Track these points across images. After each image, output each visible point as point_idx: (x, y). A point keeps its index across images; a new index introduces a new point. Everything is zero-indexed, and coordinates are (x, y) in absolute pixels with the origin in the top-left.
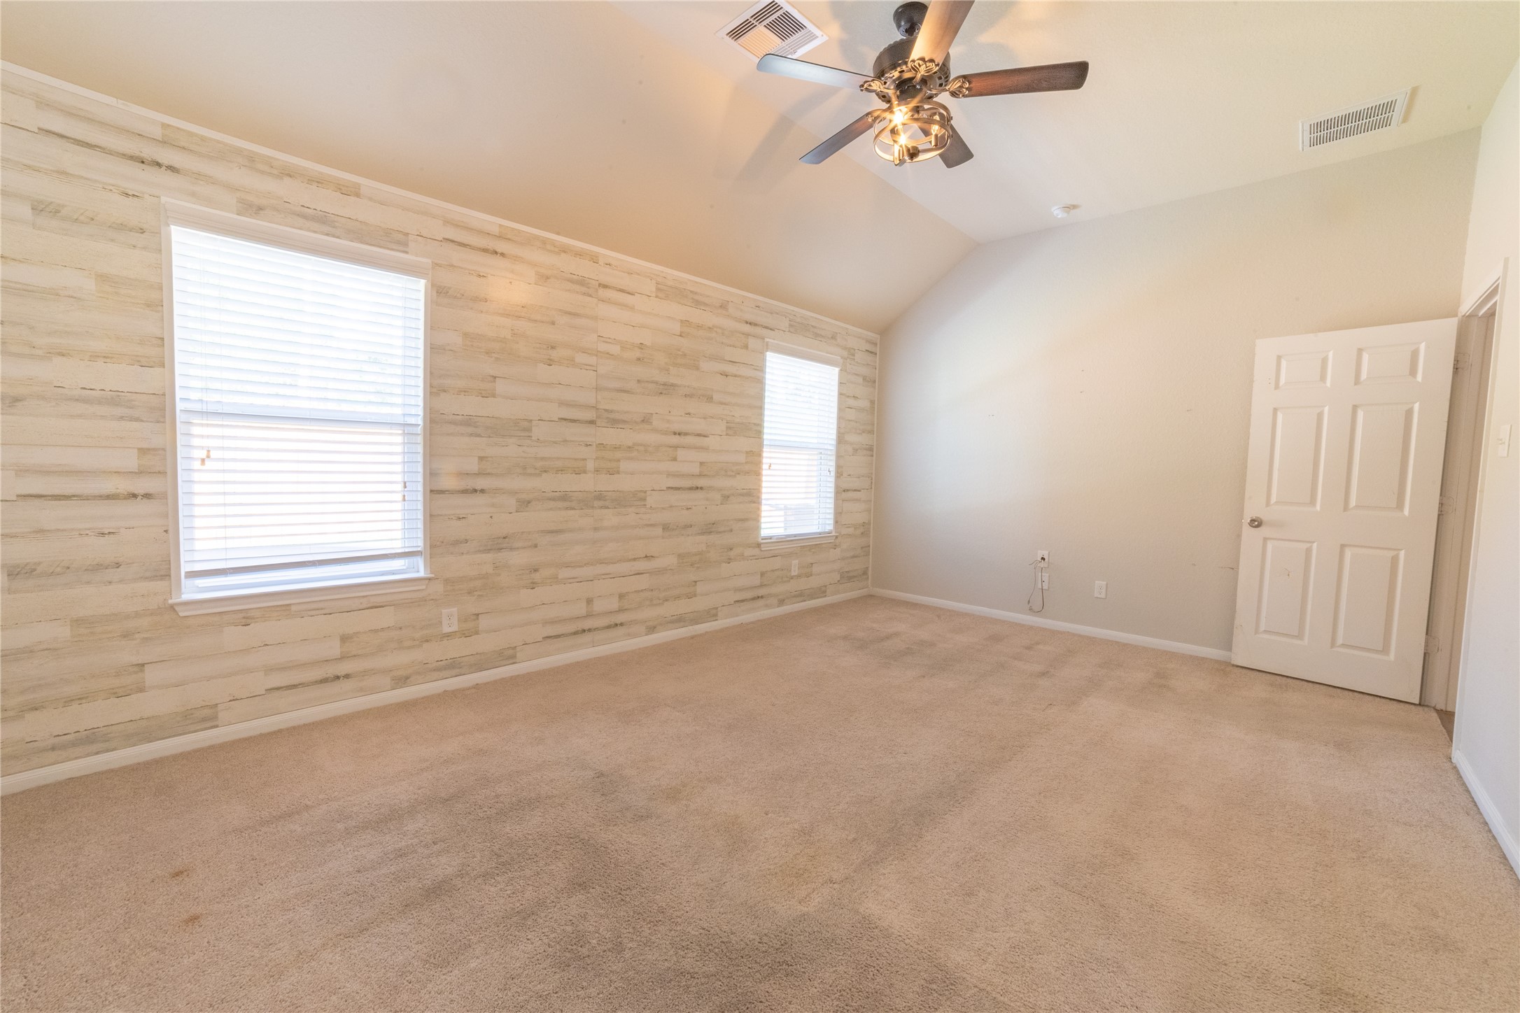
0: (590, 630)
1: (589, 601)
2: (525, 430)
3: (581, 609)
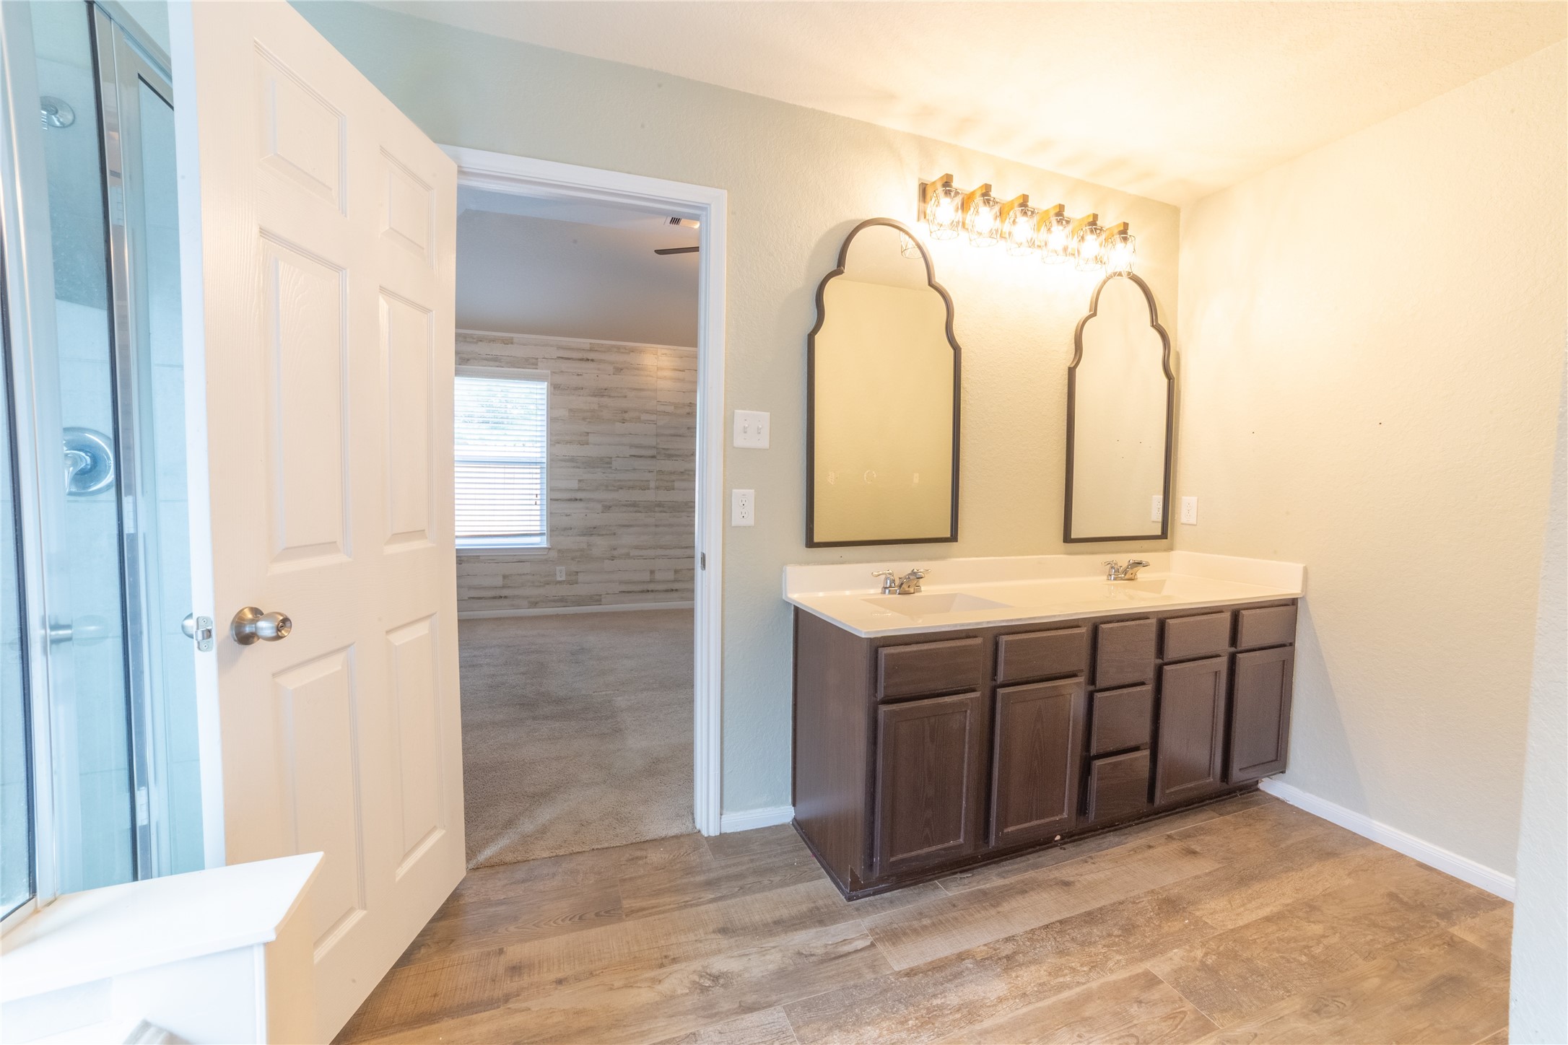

> [REQUIRED WORK]
Recast every line of the items above as a Markdown table with the columns Row and Line, numbering the rows and skipping blank lines. Leave the pictures out of the answer.

> [RESULT BELOW]
| Row | Line |
|---|---|
| 1 | Track these points across images. After each image, output each visible point as point_idx: (x, y). A point keeps its index across images; a new index introduces a new point. Everything is zero-indexed, and coordinates are (x, y) in absolute pixels with the origin in the top-left. |
| 2 | 0: (590, 630) |
| 3 | 1: (589, 601) |
| 4 | 2: (525, 430) |
| 5 | 3: (581, 609) |